The fund's comments, in its latest Fiscal Monitor report, come as food prices have surged by half since 2019 while energy bills have soared in the wake of Russia's invasion of Ukraine.

"Countries all around the world are facing more pressing and more painful trade offs," Vitor Gaspar, director of IMF's fiscal affairs department, told AFP.

The combination of inflation along with food and energy price surges point to a cost-of-living crisis, he said.

The global economy has been hit by multiple shocks in the past year.
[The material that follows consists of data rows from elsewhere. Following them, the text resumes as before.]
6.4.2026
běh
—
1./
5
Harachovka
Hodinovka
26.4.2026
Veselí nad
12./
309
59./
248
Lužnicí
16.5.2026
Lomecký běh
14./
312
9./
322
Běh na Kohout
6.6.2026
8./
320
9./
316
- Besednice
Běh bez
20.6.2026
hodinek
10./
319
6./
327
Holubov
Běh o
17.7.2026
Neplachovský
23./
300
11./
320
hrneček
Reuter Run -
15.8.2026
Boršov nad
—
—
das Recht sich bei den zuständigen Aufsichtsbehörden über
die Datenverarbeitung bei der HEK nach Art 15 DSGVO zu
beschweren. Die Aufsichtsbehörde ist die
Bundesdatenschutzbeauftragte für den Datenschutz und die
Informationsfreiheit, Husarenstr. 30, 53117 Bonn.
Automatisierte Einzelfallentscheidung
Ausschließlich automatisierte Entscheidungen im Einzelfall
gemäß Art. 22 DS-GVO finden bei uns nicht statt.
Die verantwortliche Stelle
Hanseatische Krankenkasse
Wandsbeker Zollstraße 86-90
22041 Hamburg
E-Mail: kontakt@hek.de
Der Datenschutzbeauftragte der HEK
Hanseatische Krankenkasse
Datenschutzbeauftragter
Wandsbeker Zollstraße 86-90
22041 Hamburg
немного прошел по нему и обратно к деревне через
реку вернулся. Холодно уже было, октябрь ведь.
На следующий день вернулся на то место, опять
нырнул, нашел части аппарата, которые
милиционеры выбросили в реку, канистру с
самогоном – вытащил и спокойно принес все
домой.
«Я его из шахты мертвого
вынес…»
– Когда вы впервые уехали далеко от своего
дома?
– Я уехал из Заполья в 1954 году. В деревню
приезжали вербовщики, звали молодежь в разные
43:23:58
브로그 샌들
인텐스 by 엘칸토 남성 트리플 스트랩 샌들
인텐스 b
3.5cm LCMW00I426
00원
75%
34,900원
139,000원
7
Countries spent heavily to protect their economies during the pandemic, then faced supply chain issues as they emerged from Covid lockdowns.

Inflation soared further after Russia invaded Ukraine, with food and energy prices going through the roof.

"Households are struggling with elevated food and energy prices, raising the risk of social unrest," the IMF report said.

But, it added, "fiscal policy trade-offs are increasingly difficult, especially for high-debt countries where responses to the Covid-19 pandemic exhausted their fiscal space."

As governments operate within tighter budgets, prioritizing policies and programs becomes vital, the report said, adding that key goals are ensuring access to affordable food and protecting low-income households from inflation.

But with long-lasting supply shocks and broad-based inflation, attempts to cap surging costs through price controls, subsidies or tax cuts will be "costly to the budget and ultimately ineffective," the IMF warned.

Officials should instead allow prices to adjust and provide targeted cash transfers to the most vulnerable.

Countries may also need to raise added revenues and contain the growth of other expenditures as they prioritize policies, the fund said.

But it cautioned that low-income countries will need more global humanitarian assistance and emergency financing, given their limited resources.